Ian O’Carroll does not remember much about his 21st birthday party. He celebrated it in the National Rehabilitation Hospital in Dún Laoghaire – just four months after suffering a brain haemorrhage which changed his life.
Now 36, Ian from Rathfarnham in Dublin, was a third-year chemical engineering student with a bright future ahead of him when he suffered this devastating blow. “People thought I was going places and so did I,” he says. Academically gifted, he worked hard and was a keen golfer and rugby player.
A former student at St Mary’s College in Rathmines, he won a Leinster Schools Cup Winner’s Medal in fourth year when he was thrilled to play the final in Lansdowne Road. “It was unbelievable. We won it on a replay,” he recalls.
At the time it would hardly have seemed possible that within a few years Ian would not be able to walk or talk. He got the impressive Leaving Certificate he and his family probably expected, and with 550 points for UCD, sailed through the first few years of his course .
He was in bed asleep when he had the brain haemorrhage, just two days before he was due to sit the third-year exam. He has no memory of it. "The next year or two didn't happen for me," he says.
Transferred
After four months in hospital he was transferred to the National Rehabilitation Hospital. Two things stood out for him there – the "phenomenal" progress the staff helped him achieve, and the state of the building itself . "At that time it was like something out of the Crimean War,"he says. "It' a place that encourages you to get better and not to give up hope, when life can feel at its lowest, so I wished it was more uplifting."

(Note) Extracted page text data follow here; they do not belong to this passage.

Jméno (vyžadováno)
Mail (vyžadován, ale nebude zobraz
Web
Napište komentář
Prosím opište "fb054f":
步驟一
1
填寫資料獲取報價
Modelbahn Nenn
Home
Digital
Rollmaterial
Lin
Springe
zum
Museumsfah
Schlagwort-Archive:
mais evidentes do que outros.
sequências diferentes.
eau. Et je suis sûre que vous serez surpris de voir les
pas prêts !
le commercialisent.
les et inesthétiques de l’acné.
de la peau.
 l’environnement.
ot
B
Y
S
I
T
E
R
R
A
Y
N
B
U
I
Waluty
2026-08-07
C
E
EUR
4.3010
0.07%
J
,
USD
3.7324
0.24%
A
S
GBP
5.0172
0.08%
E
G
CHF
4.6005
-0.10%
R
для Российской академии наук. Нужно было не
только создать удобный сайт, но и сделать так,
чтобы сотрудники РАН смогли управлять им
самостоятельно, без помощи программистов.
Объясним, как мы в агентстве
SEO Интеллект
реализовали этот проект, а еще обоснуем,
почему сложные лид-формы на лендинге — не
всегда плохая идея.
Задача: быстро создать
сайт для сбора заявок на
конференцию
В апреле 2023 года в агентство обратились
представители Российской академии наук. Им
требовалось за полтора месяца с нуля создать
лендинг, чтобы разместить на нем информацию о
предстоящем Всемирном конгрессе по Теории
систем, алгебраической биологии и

But while he may have felt that his surroundings were bleak, this did not hold him back. “I went into rehab in a wheelchair, unable to do anything for myself and hardly able to say a few words,” he explains. He had also lost the use of his right arm and hand but by the time he left Dún Laoghaire, he could do many things such as dress himself and tie his shoe laces, with just one hand. He was also able to walk a few steps while speech therapy was really successful.
It’s a source of sorrow for Ian that he never got back to college but he no longer needs a wheelchair . He has a job with Allied Irish Banks. He says his family has been his rock – his parents Liam and Mary bought him an apartment. He has an adapted car, a Skoda Fabia, which he bought himself.
He is optimistic about the future. “At last I see myself becoming independent and self-sufficient. I look forward to the future with hope and confidence.”
He enjoys his work and while he does just three hours a day (fatigue is still an issue) he likes his colleagues and the people he meets. "The work can be repetitive, but, I know I am lucky to have it especially at the moment, with the recession the country is in."
Reaching out
Last month, much to the delight of his family and friends, Ian walked the entire 10k Spar Great Ireland Run, raising over €2,250 for Acquired Brain Injury (ABI) Ireland. He says he did the walk to draw attention to the work of this charity and to highlight the Facebook page he set up to reach out to other people in a similar situation.
“Anyone who has had an ABI can come on and chat and meet people who have had and are having similar experiences, he says. “My social life is not what it used to be. It’s difficult to meet people who see beyond my disabilities. If they knew that I did a skydive in New Zealand a few years ago, they wouldn’t believe it.”
Ian says that people meeting him for the first time sometimes judge him on how he speaks, or don’t see beyond the spasm in his right hand. “My old friends are my best friends as they know the real me.”
He says he sometimes gets stuck for words. “My flow of speech is often interrupted. I can think it but can’t say it and this can be embarrassing,” he explains.
“People can judge me wrongly. It’s true what they say, ‘never judge a book by its cover’.”
It's particularly frustrating when he meets a girl he likes. "Sometimes by the time I get around to saying it, she's gone and again, I'm judged wrongly. It's not exactly good for the morale. It's not the way things were one time".
Confidence boost
One thing he was told when he was leaving hospital was that he would never run a marathon. But training for the Great Ireland Run and doing something to help Acquired Brain Injury Ireland has boosted his confidence.
“It was a massive achievement for me to walk 10k. I go to the gym two or three times a week and do a bit of walking as well. It may not have been a marathon but it sure felt like it to me!”